With the consideration of context clues, it is possible to draw reasonable conclusions from Dee’s unwritten past that would supply a lot more sympathy for her character. It is important to don't forget that “Everyday Use” is told by means of the eyes of Mama: “the perceptions are filtered by means of her mind and her views of her two daughters are not to be accepted uncritically” (Farrell). The way that Mama describes Dee could not be totally correct, because the narrator is also a biased character in the story: “Mama’s expectations of Dee inform us more about Mama herself than they do about Dee” (Farrell). It is clear that Dee had constantly been diverse than her family. She was intelligent, outgoing, and “at sixteen she had a style of her own: and knew what style was” (Walker 79). It is affordable to imagine that Dee felt suffocated by her household and that she was punished for becoming different. In a loved ones with such strong roots, Dee was probably never ever encouraged to dream big or to pursue something outside of her modest town. These are plausible reasons that would cause Dee inhabit the villainous qualities the reader sees in “Everyday Use.”
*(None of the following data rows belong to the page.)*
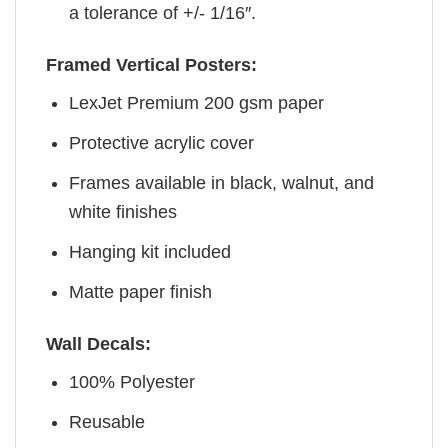
a tolerance of +/- 1/16″.
Framed Vertical Posters:
LexJet Premium 200 gsm paper
Protective acrylic cover
Frames available in black, walnut, and
white finishes
Hanging kit included
Matte paper finish
Wall Decals:
100% Polyester
Reusable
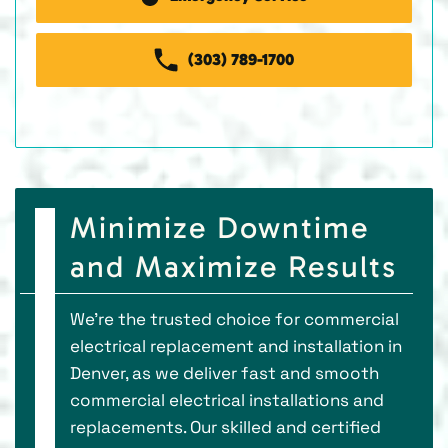
(303) 789-1700
Minimize Downtime
and Maximize Results
We’re the trusted choice for commercial
electrical replacement and installation in
Denver, as we deliver fast and smooth
commercial electrical installations and
replacements. Our skilled and certified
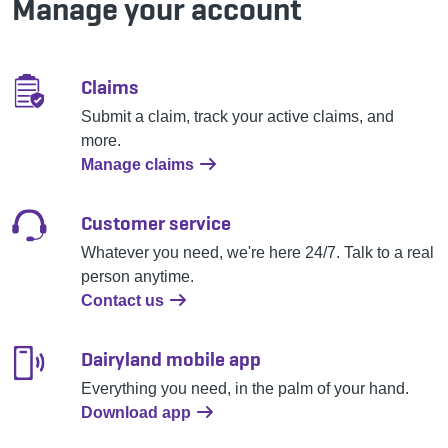
Manage your account
Claims
Submit a claim, track your active claims, and
more.
Manage claims
Customer service
Whatever you need, we're here 24/7. Talk to a real
person anytime.
Contact us
Dairyland mobile app
Everything you need, in the palm of your hand.
Download app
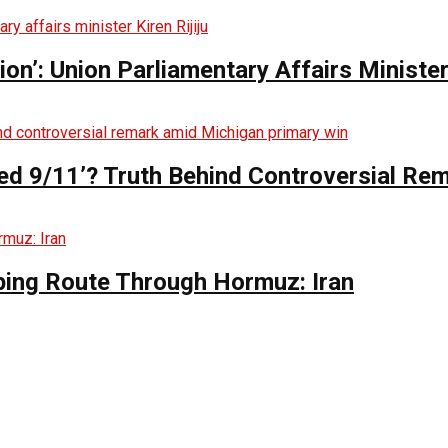
n’: Union Parliamentary Affairs Minister 
ed 9/11’? Truth Behind Controversial Re
ing Route Through Hormuz: Iran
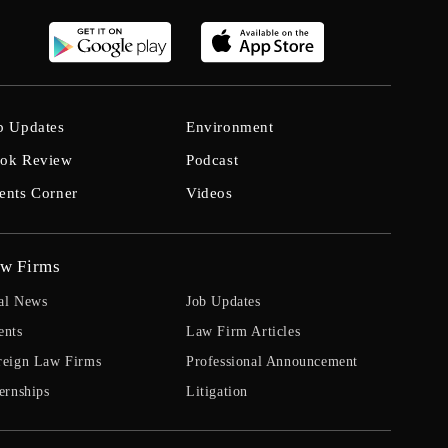
b Updates
Environment
ok Review
Podcast
ents Corner
Videos
w Firms
al News
Job Updates
ents
Law Firm Articles
reign Law Firms
Professional Announcement
ernships
Litigation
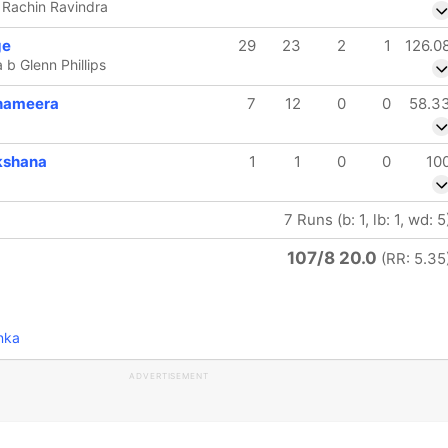
b Rachin Ravindra
ge
29
23
2
1
126.0
 b Glenn Phillips
hameera
7
12
0
0
58.3
kshana
1
1
0
0
10
7 Runs (b: 1, lb: 1, wd: 5
107/8 20.0
(RR: 5.35
nka
ADVERTISEMENT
At the finish of the brief story, Dee tells her small sister, “’You ought to try to make anything of oneself as well, Maggie. It’s a new day for us. But from the way you and Mama nonetheless reside you’d never know it’” (Walker 84). What if the story could have been told in Dee’s point of view more than the course of many years, with “Everyday Use” as the final scene? Would the reader consider of her differently? Even though the reader might fail to sympathize with the Dee presented in the quick story, the reader may be able to sympathize with her previous.
Farrell, Susan. “Fight Vs. Flight: A Re-Evaluation Of Dee In Alice Walker’s “Everyday Use”.” Studies In Brief Fiction 35.two (1998): 179. Academic Search Full. Net. 18 Feb. 2016.
Goetz, Ruth, and Augustus. The Heiress. New York: Dramatists Play Service Inc., 1946. Print.
Walker, Alice. “Everyday Use.” Backpack Literature. 5th ed.: Pearson. 77-85. Print.